ADR-0007: Proposal How to Mark Findings With Hashes to Find Duplicates

Status:PROPOSED
Date:2020-11-25
Author(s):Sven Strittmatter Sven.Strittmatter@iteratec.com

NOTE: The key words "MUST", "MUST NOT", "REQUIRED", "SHALL", "SHALL NOT", "SHOULD", "SHOULD NOT", "RECOMMENDED", "MAY", and "OPTIONAL" in this document are to be interpreted as described in RFC 2119.

Context​

We need the possibility to find duplicate findings. One use case is that we want to accept a finding and want to ignore the same finding in the future.

Assumptions​

  • The execution order of hooks is unspecified.
  • The information if a finding’s hash is a duplicate MUST NOT be stored or maintained in the SCB S3 storage.
  • The SCB MUST NOT remove findings: read-write-hooks may alter them, but never delete or filter them out.
    • Maybe a read-hooks MAY decide to not store a finding into an external system.

Decision​

  • We generate a hash for each finding so we can compare findings by the hash and identify duplicates.
  • This hash MUST be mutable and MAY be altered by read-write-hooks because we don’t want to introduce an exceptions to what a read-write-hooks can alter.
  • The parser MUST generate the initial hash of a finding from some of it’s attributes (e.g. name, lication, category …).
    • Each scanner MUST define a default set of attributes used for the hashing.
    • This set of hashed attributes MAY be overwritten.
  • Each read-write-hooks MUST update the hash as last step because the hook MAY changed a hashed attribute.
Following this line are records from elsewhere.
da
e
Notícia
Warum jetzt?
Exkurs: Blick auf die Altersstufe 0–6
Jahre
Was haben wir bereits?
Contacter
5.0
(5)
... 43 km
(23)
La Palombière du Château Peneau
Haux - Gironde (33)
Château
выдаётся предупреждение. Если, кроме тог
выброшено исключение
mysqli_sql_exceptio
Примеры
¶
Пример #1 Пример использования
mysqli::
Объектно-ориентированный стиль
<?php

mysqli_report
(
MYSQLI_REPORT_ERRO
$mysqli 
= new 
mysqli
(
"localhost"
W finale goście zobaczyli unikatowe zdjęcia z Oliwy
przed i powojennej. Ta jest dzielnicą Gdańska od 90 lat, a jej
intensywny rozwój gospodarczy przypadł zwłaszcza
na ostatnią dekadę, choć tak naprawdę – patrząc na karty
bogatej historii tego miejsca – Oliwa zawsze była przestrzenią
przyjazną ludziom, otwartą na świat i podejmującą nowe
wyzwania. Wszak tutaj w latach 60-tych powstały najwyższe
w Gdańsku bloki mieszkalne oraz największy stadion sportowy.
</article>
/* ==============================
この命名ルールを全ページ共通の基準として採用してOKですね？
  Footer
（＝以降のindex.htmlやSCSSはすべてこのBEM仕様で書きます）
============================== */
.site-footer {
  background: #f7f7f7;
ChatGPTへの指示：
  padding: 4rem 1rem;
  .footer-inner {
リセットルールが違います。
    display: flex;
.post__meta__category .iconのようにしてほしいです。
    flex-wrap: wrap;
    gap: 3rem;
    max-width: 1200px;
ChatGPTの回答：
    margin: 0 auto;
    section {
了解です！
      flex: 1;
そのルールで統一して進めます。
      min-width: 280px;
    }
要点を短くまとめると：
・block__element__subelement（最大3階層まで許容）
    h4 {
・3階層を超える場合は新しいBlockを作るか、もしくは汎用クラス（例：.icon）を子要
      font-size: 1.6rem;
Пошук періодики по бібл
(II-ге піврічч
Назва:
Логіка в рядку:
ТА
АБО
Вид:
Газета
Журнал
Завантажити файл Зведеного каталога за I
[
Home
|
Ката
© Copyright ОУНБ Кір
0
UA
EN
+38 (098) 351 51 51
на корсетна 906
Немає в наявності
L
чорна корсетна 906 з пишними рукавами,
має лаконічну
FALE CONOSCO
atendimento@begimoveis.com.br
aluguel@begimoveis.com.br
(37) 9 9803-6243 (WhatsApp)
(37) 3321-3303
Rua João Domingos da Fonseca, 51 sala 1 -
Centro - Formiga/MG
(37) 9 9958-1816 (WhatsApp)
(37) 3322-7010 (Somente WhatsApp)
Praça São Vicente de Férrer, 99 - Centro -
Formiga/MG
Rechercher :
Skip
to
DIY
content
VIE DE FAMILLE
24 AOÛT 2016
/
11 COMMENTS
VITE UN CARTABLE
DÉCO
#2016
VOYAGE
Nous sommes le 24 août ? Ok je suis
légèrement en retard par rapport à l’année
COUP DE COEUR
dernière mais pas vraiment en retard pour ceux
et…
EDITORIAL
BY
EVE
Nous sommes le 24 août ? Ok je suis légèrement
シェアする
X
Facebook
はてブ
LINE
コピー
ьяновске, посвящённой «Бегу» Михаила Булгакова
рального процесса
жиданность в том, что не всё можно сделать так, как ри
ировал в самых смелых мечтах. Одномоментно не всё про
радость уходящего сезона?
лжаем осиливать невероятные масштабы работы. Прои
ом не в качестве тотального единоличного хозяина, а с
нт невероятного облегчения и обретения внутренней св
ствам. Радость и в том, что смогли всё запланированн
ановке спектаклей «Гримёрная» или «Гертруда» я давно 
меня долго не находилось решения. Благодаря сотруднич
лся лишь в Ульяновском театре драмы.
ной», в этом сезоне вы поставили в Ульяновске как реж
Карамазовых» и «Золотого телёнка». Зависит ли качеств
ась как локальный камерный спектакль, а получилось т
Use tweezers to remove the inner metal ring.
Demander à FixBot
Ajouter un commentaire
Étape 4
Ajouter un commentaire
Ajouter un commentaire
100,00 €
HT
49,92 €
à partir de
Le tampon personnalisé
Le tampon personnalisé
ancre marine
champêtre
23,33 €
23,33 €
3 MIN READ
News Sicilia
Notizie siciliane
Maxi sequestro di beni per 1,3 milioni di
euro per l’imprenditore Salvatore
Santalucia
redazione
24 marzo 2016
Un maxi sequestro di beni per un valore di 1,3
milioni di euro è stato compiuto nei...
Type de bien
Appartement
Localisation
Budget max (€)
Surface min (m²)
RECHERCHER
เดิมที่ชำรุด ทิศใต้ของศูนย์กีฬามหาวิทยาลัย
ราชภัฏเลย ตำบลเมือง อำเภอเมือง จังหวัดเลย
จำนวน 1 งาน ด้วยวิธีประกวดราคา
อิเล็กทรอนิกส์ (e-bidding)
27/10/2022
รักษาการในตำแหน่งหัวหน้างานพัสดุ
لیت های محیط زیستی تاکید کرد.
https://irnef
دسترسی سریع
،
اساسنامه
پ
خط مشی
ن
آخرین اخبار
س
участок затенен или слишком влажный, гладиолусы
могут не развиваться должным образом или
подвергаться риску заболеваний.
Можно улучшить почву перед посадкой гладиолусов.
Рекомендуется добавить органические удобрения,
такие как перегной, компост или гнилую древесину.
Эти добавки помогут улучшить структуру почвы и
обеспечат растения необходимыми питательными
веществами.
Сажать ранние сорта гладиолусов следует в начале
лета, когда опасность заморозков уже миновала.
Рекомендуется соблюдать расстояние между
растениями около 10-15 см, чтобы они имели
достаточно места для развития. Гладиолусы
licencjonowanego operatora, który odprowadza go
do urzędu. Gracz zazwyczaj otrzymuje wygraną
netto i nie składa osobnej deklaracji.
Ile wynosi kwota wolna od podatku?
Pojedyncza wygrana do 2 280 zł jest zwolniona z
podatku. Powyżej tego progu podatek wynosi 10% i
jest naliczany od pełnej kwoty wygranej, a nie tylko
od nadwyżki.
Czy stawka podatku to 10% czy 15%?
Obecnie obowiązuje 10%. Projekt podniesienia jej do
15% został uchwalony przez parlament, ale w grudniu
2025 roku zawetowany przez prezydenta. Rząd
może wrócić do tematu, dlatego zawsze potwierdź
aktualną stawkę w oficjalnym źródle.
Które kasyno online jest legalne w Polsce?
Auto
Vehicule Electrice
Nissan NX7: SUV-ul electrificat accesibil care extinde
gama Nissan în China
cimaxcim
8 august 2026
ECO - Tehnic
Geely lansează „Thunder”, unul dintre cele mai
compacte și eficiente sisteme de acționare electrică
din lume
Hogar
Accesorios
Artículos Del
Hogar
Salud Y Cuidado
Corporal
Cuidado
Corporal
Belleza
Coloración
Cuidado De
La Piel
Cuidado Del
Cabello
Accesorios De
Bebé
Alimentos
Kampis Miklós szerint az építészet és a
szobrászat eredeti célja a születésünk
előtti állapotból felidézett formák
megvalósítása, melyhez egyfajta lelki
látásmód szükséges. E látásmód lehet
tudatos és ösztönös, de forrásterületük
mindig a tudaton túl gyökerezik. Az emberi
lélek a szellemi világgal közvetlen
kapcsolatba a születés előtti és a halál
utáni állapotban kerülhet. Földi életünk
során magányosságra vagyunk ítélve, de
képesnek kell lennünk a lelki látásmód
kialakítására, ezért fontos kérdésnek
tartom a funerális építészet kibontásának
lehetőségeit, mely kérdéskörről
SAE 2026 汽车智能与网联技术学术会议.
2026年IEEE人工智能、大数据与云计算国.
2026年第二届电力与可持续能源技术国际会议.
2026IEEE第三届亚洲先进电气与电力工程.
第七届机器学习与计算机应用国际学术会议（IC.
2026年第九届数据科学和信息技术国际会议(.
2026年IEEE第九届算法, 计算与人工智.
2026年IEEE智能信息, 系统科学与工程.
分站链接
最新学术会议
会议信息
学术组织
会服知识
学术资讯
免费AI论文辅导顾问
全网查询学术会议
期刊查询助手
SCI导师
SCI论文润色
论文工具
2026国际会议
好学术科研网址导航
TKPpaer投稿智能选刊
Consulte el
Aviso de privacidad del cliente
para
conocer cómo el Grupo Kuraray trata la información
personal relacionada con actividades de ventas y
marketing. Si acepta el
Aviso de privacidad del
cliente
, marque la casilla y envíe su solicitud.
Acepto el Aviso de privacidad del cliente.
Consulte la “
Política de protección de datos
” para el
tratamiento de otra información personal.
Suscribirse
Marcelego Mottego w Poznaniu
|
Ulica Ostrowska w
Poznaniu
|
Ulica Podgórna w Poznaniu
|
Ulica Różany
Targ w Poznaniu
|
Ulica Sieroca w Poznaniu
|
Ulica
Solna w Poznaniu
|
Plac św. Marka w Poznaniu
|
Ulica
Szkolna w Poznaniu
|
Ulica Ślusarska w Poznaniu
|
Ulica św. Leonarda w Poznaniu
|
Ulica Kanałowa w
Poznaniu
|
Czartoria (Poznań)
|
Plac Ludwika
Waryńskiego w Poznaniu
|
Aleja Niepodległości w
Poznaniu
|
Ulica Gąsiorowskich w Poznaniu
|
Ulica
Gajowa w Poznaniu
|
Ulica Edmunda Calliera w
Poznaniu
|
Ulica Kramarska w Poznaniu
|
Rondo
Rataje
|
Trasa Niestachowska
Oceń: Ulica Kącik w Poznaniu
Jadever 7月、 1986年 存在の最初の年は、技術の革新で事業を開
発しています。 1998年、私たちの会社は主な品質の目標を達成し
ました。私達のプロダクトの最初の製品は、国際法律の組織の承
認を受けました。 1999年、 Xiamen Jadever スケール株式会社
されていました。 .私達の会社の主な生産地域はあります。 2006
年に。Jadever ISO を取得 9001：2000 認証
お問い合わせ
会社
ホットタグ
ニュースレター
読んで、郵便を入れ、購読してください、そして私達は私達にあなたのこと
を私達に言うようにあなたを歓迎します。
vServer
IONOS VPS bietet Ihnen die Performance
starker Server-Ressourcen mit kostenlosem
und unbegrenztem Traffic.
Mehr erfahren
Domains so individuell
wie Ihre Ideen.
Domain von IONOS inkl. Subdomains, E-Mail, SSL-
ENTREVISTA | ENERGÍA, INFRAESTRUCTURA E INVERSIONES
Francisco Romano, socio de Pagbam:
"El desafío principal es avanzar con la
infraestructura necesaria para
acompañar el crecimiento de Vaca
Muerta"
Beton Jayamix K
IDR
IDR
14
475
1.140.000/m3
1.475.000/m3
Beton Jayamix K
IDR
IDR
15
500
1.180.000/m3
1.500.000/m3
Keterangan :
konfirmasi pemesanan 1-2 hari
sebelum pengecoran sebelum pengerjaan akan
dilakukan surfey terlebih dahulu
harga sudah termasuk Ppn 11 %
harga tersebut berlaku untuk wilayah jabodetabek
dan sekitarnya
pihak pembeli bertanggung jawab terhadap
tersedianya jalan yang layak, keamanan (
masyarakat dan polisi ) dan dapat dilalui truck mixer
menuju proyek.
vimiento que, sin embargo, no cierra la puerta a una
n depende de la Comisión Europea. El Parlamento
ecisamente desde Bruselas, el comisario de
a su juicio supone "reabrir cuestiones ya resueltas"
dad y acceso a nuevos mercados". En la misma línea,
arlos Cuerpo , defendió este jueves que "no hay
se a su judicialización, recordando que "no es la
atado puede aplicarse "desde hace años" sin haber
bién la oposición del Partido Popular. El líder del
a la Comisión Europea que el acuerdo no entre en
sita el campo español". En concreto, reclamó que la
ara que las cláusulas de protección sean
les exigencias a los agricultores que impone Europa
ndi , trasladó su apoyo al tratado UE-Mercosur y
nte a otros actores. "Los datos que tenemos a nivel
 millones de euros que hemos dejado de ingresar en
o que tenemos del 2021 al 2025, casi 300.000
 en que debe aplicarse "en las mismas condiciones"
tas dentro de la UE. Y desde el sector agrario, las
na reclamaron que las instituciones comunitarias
We implement the hashing step in the parser first with feature flag to evaluate this proposal.

Consequences​

  • We don’t need to introduce an ordering for the read-write-hooks.
  • The duplicate detection/handling MUST be done in another service with its own data storage. This is because we have no stable hash until the read-hooks will be executed and these MUST NOT alter the data in SCB itself. But the read-hooks MAY decide to not store data into an external system.